Women brace for bunker siege at Oakmont
Tuesday, July 6, 2010
OAKMONT, Pa. – Cristie Kerr learned the hard way that Oakmont Country Club severely punishes any mis-hit.
After hitting her tee shot into a fairway bunker on the 14th hole, Kerr tried three times to hit a 50-degree wedge. Three times, she failed.
Luckily for Kerr, this scene took place during Monday’s practice round. It provided a valuable lesson for her attempt this week at a second U.S. Women’s Open title.
“Three times I tried to get it out of the bunker, and I was not hitting it that thin,” she said. “I said, ‘You know what? Being a hero is not going to win this U.S. Open.’ ”
Kerr, the 2007 U.S. Women’s Open champion, has won two of her past three starts, including a 12-shot victory at the LPGA Championship. Kerr is the last American to win the U.S. Women’s Open.
As the No. 1 player in the Rolex Rankings, she leads a group of six Americans among the top 25: Michelle Wie (10), Angela Stanford (11), Paula Creamer (13), Morgan Pressel (16) and Brittany Lincicome (21).
Whoever wins this week will have overcome one of the toughest tests in Open history. Angel Cabrera shot 5 over par to win the ’07 U.S. Open at Oakmont. Early estimates are that this week’s winning score will be around the same number, possibly higher.
“Yesterday, we were like, ‘Wow, these greens are firm, and they’re only going to get firmer,’ ” said Wie, who has just three top-10s in 10 starts this year. She finished 52nd, 46th and 19th in her past three starts.
The difficulty of Oakmont’s sloping greens was on display this morning when Stanford’s Sally Watson, who represented Great Britain & Ireland in this year’s Curtis Cup, got to the second hole. Watson’s first practice putt from 30 feet above the hole rolled off the green. She was much more delicate with her second attempt, but it still rolled 10 feet past.

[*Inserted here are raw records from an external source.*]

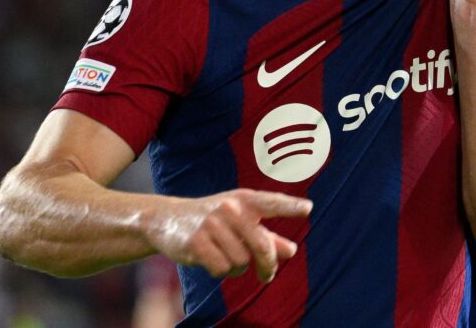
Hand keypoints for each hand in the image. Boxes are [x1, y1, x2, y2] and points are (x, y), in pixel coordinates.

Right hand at [146, 188, 311, 282]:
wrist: (166, 219)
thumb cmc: (213, 219)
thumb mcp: (240, 221)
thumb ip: (267, 235)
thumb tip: (291, 251)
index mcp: (244, 200)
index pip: (272, 202)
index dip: (290, 207)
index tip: (308, 208)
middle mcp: (230, 208)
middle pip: (262, 245)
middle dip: (268, 264)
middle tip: (267, 275)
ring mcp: (212, 225)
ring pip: (241, 261)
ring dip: (238, 267)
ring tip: (225, 255)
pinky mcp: (196, 243)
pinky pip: (222, 269)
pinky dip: (221, 271)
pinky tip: (212, 259)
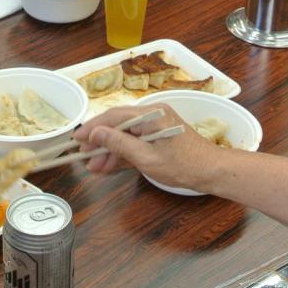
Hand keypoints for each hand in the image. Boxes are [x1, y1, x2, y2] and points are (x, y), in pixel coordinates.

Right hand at [74, 104, 217, 190]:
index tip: (76, 139)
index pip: (114, 117)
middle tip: (83, 156)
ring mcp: (155, 127)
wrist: (212, 172)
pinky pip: (136, 143)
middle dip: (100, 142)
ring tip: (93, 167)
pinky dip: (123, 155)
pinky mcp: (158, 138)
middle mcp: (152, 115)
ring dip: (110, 151)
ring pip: (125, 136)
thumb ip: (119, 144)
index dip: (93, 127)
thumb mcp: (146, 157)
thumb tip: (95, 133)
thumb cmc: (182, 165)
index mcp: (150, 114)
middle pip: (118, 125)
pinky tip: (108, 166)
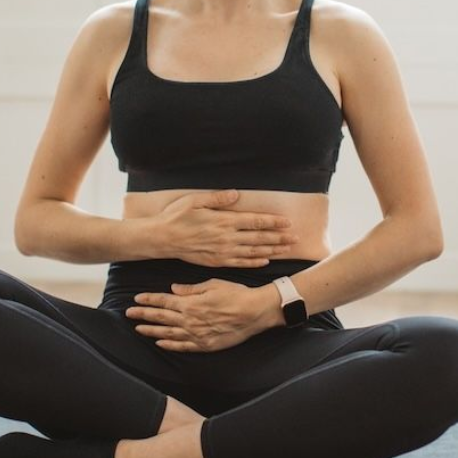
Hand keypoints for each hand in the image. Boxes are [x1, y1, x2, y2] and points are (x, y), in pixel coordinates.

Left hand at [125, 279, 277, 352]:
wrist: (255, 312)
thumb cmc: (236, 294)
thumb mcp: (212, 284)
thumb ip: (190, 289)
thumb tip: (173, 289)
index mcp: (190, 303)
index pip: (163, 301)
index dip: (149, 299)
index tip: (136, 298)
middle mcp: (190, 320)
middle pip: (161, 317)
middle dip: (143, 314)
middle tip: (129, 313)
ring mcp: (197, 334)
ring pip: (168, 333)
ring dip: (151, 331)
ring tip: (138, 329)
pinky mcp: (205, 345)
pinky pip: (183, 346)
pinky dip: (169, 345)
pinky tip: (160, 343)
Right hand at [152, 189, 298, 267]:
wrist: (161, 239)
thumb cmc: (176, 216)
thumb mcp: (195, 200)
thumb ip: (218, 198)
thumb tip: (237, 194)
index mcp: (224, 221)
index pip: (255, 221)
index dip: (273, 222)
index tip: (287, 222)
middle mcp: (227, 237)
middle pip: (259, 237)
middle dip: (279, 237)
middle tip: (296, 238)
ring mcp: (222, 251)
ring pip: (253, 251)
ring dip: (272, 250)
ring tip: (287, 249)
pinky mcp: (216, 261)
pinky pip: (240, 263)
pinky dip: (254, 262)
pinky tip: (265, 260)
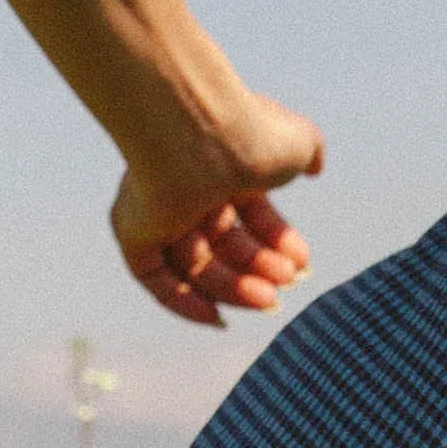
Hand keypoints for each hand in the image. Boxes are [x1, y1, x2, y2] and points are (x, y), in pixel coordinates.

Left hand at [112, 92, 325, 326]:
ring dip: (234, 287)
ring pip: (196, 263)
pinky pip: (154, 277)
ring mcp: (159, 209)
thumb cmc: (249, 134)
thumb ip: (308, 153)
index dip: (278, 239)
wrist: (200, 128)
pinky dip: (183, 301)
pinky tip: (218, 319)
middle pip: (224, 242)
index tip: (303, 263)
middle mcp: (191, 185)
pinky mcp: (133, 230)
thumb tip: (313, 168)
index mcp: (225, 163)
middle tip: (287, 284)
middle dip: (260, 267)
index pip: (251, 211)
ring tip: (269, 299)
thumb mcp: (296, 142)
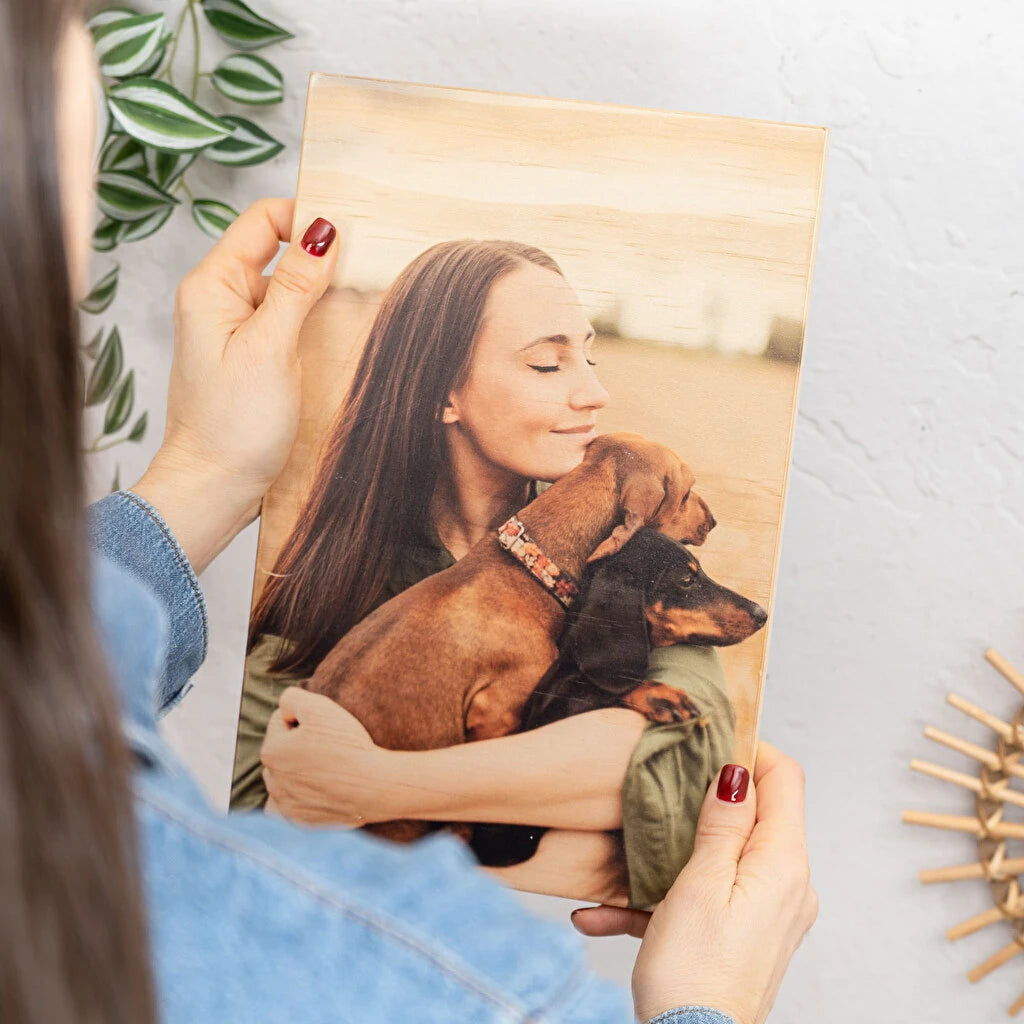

The sloping greens and thick rough usually are the focus when discussing Oakmont’s difficulty. The fairway bunkers can’t be overlooked. “A lot of the bunkers, if you’re in them, you’re going sideways,” Wie said. “You’re not going forward.”
The bunkers are one reason why Kerr took the 4-iron out of her bag and replaced it with a gap wedge. She wants to improve her chances of getting up-and-down after the inevitable layup out of a fairway bunker or the rough.
“You’re going to see some good bogeys out there where you’ll hit it in a bunker and you have to pitch out, you get it on the green, two-putt and get out of there,” Kerr said. “There’s not going to be any 19-unders on this golf course. I’d be willing to bet everything in my bank account on that.”